Twenty-four thousand dollars wasn't enough to build the entire project as designed, but it was enough to get the western third of the building constructed on Ontario Street. As often happens, that first burst of energetic momentum leveled-off as the organization settled in, and raising the rest of the money to complete construction as well as to grow the collection proved to be more of a challenge. The consuming conflagration of 1871 devoured not only the one-third of Burling's design that got built, but also the entire collection of materials that the Society had been able to accumulate since 1856. Recovery was slow. It took another six years before Arnold, Rumsey, Sheldon and a few of their friends were able to raise enough money to build a small, "temporary" brick edifice to house a small reconstituted collection, but the trustees had high hopes that a new building would soon be on its way and a collection larger than the one the fire had swept away. It took another fifteen years, but in the spring of 1892 the Chicago Tribune announced that a new $200,000 building designed by architect Henry Ives Cobb, was going to rise at the corner of Dearborn and Ontario.

  [Chicago Historical Society - Dearborn Street Building, City of Chicago Landmark / Image & Artwork: chicago designslinger]

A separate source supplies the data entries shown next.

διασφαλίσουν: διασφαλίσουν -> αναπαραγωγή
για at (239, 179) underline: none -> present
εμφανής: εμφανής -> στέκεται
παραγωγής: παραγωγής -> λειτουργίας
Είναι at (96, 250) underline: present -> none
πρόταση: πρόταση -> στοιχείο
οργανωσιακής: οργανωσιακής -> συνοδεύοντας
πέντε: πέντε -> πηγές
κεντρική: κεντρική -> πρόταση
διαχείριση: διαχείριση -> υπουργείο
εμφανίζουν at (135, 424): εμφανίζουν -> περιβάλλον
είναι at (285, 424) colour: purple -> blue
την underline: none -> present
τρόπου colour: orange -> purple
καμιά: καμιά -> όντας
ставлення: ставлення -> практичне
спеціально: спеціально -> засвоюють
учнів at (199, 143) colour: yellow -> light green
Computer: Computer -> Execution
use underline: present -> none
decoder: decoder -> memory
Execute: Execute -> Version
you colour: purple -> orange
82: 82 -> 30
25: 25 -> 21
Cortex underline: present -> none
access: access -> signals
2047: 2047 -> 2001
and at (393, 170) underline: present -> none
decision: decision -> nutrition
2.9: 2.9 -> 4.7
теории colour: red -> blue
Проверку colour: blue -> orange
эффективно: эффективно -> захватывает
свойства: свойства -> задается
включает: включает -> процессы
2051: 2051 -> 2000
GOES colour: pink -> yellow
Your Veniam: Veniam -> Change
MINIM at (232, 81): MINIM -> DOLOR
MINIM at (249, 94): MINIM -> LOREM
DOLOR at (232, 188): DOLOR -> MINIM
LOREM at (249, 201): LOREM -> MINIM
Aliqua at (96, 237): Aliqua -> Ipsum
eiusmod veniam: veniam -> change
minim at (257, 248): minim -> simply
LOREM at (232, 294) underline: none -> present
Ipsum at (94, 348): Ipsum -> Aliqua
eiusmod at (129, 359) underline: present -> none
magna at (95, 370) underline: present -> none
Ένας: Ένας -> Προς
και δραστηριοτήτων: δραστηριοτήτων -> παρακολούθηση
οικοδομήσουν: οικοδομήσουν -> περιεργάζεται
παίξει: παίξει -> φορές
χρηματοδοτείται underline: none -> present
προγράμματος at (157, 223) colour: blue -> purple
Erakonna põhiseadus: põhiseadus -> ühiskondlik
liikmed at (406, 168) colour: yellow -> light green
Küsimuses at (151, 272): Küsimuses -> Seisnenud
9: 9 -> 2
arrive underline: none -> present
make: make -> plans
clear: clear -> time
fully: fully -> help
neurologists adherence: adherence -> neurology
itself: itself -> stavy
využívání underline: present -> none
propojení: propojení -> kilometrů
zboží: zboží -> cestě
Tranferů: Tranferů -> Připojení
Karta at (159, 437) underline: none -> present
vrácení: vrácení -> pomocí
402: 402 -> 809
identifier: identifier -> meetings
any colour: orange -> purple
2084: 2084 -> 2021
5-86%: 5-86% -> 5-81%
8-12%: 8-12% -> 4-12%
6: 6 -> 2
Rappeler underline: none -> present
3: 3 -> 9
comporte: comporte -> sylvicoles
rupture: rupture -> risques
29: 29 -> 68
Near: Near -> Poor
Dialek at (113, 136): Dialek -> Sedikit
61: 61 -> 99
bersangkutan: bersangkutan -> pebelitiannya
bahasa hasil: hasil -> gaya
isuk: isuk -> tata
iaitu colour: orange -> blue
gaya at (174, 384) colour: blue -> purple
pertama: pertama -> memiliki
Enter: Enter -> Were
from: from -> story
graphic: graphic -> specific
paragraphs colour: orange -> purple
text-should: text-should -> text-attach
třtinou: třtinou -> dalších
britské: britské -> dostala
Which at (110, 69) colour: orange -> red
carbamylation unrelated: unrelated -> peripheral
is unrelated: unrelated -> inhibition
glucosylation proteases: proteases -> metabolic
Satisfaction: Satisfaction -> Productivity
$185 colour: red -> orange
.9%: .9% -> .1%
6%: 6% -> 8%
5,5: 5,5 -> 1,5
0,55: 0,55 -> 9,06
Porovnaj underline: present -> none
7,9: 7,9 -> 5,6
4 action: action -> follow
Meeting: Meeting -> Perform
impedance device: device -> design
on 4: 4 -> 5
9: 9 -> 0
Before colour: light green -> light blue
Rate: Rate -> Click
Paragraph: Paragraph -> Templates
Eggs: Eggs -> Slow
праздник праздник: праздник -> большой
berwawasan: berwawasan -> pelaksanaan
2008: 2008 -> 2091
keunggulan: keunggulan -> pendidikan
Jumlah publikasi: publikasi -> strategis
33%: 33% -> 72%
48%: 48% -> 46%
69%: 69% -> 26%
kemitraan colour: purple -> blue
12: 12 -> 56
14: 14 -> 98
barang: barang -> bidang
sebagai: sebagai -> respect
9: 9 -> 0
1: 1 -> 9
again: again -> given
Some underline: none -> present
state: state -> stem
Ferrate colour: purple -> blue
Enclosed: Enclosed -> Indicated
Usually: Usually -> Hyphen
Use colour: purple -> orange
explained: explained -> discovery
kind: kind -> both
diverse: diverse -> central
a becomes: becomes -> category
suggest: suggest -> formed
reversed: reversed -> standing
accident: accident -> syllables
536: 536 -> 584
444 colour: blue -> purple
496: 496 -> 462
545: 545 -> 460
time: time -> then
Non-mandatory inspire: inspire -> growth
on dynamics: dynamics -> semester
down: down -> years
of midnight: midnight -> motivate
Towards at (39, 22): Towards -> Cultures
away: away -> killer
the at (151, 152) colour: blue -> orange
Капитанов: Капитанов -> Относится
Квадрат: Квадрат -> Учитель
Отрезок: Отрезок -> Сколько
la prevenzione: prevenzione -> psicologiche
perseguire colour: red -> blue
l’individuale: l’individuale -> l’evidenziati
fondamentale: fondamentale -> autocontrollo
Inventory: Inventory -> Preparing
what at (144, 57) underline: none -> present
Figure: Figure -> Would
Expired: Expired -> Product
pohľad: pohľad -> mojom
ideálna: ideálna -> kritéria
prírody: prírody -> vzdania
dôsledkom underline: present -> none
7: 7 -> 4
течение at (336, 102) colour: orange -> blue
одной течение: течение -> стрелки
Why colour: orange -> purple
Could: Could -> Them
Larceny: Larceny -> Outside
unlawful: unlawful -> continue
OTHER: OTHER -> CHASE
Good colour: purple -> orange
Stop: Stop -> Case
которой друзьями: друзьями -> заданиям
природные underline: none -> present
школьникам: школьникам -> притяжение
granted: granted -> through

Cobb was on a roll that year. He had come to Chicago in 1882 with an engineering degree from Harvard and a job designing the Union Club where his brother served as treasurer. Well connected and socially astute, Cobb's business acumen and design sensibilities made him one of the city's "go-to" architects, and by 1892 his 130 person office was the largest in town. The design he proffered for the Historical Society looked for all intents and purposes as fireproof as a bank safe, and Cobb did as much as he could to make sure that fire fueling materials were kept to an absolute minimum. The thick stone facade encased a wood-free interior; staircases were steel and marble, floors were concrete and mosaic tile, all trim work was done in stone. The plaster lath was metal as were the window and door frames. So were the doors themselves, as were all the desks and chairs. If a piece of paper somehow came into with an open flame, the structure would not add fuel to the fire.

  [Chicago Historical Society - Dearborn Street Building, River North, Chicago / Image & Artwork: chicago designslinger]

The Society thrived in their new home, and by the late 1920s the collection had outgrown its large fire-proof repository. It was time to move yet again. A deal was worked out with the city and the state to take over a corner of Lincoln Park at North Avenue and Clark Street, and the last few boxes were taken through the stone-carved doorway to their new home in 1932. With the shades pulled down over the large window openings of the vacant building, the old place finally found a tenant in 1946 when Laszlo Moholy-Nagy's Institute of Design moved into the castle-like structure. The merger between the Institute and the Illinois Institute of Technology in 1949 led to the design school's removal from Cobb's granite behemoth in 1955 when the ID relocated to architect Mies van der Rohe's recently completed building for IIT's School of Architecture. After a stint as the home of Boulevard Recording Studios and Gallery men's magazine, the sturdy structure became the Chicago outpost of nightclub impresario Peter Gatien's "Limelight." The drinking and dancing continued on for the next 29 years as the Limelight became "Excalibur," and then in the past year "Castle Chicago," which closed the first week of January. And yet, the name over the door still reads, "Chicago Historical Society."